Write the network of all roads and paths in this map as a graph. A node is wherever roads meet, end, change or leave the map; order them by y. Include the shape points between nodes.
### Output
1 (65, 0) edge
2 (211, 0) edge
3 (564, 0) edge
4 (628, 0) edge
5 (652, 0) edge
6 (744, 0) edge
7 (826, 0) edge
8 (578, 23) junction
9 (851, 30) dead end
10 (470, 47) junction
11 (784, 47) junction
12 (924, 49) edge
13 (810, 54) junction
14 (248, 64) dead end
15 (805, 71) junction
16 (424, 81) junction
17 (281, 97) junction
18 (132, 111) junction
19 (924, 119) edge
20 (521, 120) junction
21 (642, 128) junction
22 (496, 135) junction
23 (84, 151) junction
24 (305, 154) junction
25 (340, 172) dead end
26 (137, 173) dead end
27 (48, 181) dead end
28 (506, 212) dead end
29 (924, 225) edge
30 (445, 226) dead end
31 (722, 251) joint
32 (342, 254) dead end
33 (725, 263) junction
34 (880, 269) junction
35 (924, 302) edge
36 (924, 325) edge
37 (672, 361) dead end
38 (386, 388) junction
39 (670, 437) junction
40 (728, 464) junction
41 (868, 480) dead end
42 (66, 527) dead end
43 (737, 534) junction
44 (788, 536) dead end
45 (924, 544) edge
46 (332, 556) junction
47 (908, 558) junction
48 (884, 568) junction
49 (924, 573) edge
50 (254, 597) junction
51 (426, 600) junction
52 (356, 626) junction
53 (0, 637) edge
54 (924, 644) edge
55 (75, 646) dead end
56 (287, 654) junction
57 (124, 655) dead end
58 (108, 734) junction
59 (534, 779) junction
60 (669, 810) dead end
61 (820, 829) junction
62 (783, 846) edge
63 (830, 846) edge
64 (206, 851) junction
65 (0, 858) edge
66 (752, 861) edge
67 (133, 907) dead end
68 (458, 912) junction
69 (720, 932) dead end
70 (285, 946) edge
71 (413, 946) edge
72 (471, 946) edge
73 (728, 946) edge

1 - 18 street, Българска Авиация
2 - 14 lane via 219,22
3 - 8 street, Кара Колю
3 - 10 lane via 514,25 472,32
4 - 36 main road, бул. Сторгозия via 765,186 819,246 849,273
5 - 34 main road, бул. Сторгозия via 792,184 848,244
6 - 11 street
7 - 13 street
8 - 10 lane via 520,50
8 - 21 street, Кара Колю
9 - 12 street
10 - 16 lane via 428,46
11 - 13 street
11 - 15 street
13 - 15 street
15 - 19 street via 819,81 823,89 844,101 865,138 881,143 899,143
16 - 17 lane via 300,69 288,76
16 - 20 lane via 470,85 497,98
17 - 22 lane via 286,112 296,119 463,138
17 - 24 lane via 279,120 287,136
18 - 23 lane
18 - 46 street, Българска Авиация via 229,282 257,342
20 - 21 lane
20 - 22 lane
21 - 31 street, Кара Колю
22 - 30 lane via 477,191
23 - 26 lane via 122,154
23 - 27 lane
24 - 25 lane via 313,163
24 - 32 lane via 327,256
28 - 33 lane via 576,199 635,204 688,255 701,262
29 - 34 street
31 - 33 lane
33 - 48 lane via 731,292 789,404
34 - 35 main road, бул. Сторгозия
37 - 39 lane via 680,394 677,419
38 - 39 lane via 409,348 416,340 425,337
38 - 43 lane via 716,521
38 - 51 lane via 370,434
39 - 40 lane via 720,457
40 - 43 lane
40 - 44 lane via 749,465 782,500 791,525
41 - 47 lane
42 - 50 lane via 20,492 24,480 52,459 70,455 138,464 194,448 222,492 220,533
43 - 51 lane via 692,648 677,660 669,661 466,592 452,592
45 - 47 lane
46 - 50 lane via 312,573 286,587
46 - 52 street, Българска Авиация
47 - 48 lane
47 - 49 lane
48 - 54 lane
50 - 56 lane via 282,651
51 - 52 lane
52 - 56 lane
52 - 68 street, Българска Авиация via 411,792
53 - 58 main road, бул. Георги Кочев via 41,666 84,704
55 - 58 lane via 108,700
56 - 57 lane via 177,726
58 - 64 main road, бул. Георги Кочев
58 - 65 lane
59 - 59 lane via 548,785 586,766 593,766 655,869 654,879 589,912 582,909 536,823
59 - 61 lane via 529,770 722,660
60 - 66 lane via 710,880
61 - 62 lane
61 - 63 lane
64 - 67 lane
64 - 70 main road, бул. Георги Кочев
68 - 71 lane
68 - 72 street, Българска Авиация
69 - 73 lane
--------------------------------
--- INSTRUCTIONS TO FOLLOW ---
Reproduce the material precisely, including every line.

--- EXPECTED OUTPUT ---
Write the network of all roads and paths in this map as a graph. A node is wherever roads meet, end, change or leave the map; order them by y. Include the shape points between nodes.
### Output
1 (65, 0) edge
2 (211, 0) edge
3 (564, 0) edge
4 (628, 0) edge
5 (652, 0) edge
6 (744, 0) edge
7 (826, 0) edge
8 (578, 23) junction
9 (851, 30) dead end
10 (470, 47) junction
11 (784, 47) junction
12 (924, 49) edge
13 (810, 54) junction
14 (248, 64) dead end
15 (805, 71) junction
16 (424, 81) junction
17 (281, 97) junction
18 (132, 111) junction
19 (924, 119) edge
20 (521, 120) junction
21 (642, 128) junction
22 (496, 135) junction
23 (84, 151) junction
24 (305, 154) junction
25 (340, 172) dead end
26 (137, 173) dead end
27 (48, 181) dead end
28 (506, 212) dead end
29 (924, 225) edge
30 (445, 226) dead end
31 (722, 251) joint
32 (342, 254) dead end
33 (725, 263) junction
34 (880, 269) junction
35 (924, 302) edge
36 (924, 325) edge
37 (672, 361) dead end
38 (386, 388) junction
39 (670, 437) junction
40 (728, 464) junction
41 (868, 480) dead end
42 (66, 527) dead end
43 (737, 534) junction
44 (788, 536) dead end
45 (924, 544) edge
46 (332, 556) junction
47 (908, 558) junction
48 (884, 568) junction
49 (924, 573) edge
50 (254, 597) junction
51 (426, 600) junction
52 (356, 626) junction
53 (0, 637) edge
54 (924, 644) edge
55 (75, 646) dead end
56 (287, 654) junction
57 (124, 655) dead end
58 (108, 734) junction
59 (534, 779) junction
60 (669, 810) dead end
61 (820, 829) junction
62 (783, 846) edge
63 (830, 846) edge
64 (206, 851) junction
65 (0, 858) edge
66 (752, 861) edge
67 (133, 907) dead end
68 (458, 912) junction
69 (720, 932) dead end
70 (285, 946) edge
71 (413, 946) edge
72 (471, 946) edge
73 (728, 946) edge

1 - 18 street, Българска Авиация
2 - 14 lane via 219,22
3 - 8 street, Кара Колю
3 - 10 lane via 514,25 472,32
4 - 36 main road, бул. Сторгозия via 765,186 819,246 849,273
5 - 34 main road, бул. Сторгозия via 792,184 848,244
6 - 11 street
7 - 13 street
8 - 10 lane via 520,50
8 - 21 street, Кара Колю
9 - 12 street
10 - 16 lane via 428,46
11 - 13 street
11 - 15 street
13 - 15 street
15 - 19 street via 819,81 823,89 844,101 865,138 881,143 899,143
16 - 17 lane via 300,69 288,76
16 - 20 lane via 470,85 497,98
17 - 22 lane via 286,112 296,119 463,138
17 - 24 lane via 279,120 287,136
18 - 23 lane
18 - 46 street, Българска Авиация via 229,282 257,342
20 - 21 lane
20 - 22 lane
21 - 31 street, Кара Колю
22 - 30 lane via 477,191
23 - 26 lane via 122,154
23 - 27 lane
24 - 25 lane via 313,163
24 - 32 lane via 327,256
28 - 33 lane via 576,199 635,204 688,255 701,262
29 - 34 street
31 - 33 lane
33 - 48 lane via 731,292 789,404
34 - 35 main road, бул. Сторгозия
37 - 39 lane via 680,394 677,419
38 - 39 lane via 409,348 416,340 425,337
38 - 43 lane via 716,521
38 - 51 lane via 370,434
39 - 40 lane via 720,457
40 - 43 lane
40 - 44 lane via 749,465 782,500 791,525
41 - 47 lane
42 - 50 lane via 20,492 24,480 52,459 70,455 138,464 194,448 222,492 220,533
43 - 51 lane via 692,648 677,660 669,661 466,592 452,592
45 - 47 lane
46 - 50 lane via 312,573 286,587
46 - 52 street, Българска Авиация
47 - 48 lane
47 - 49 lane
48 - 54 lane
50 - 56 lane via 282,651
51 - 52 lane
52 - 56 lane
52 - 68 street, Българска Авиация via 411,792
53 - 58 main road, бул. Георги Кочев via 41,666 84,704
55 - 58 lane via 108,700
56 - 57 lane via 177,726
58 - 64 main road, бул. Георги Кочев
58 - 65 lane
59 - 59 lane via 548,785 586,766 593,766 655,869 654,879 589,912 582,909 536,823
59 - 61 lane via 529,770 722,660
60 - 66 lane via 710,880
61 - 62 lane
61 - 63 lane
64 - 67 lane
64 - 70 main road, бул. Георги Кочев
68 - 71 lane
68 - 72 street, Българска Авиация
69 - 73 lane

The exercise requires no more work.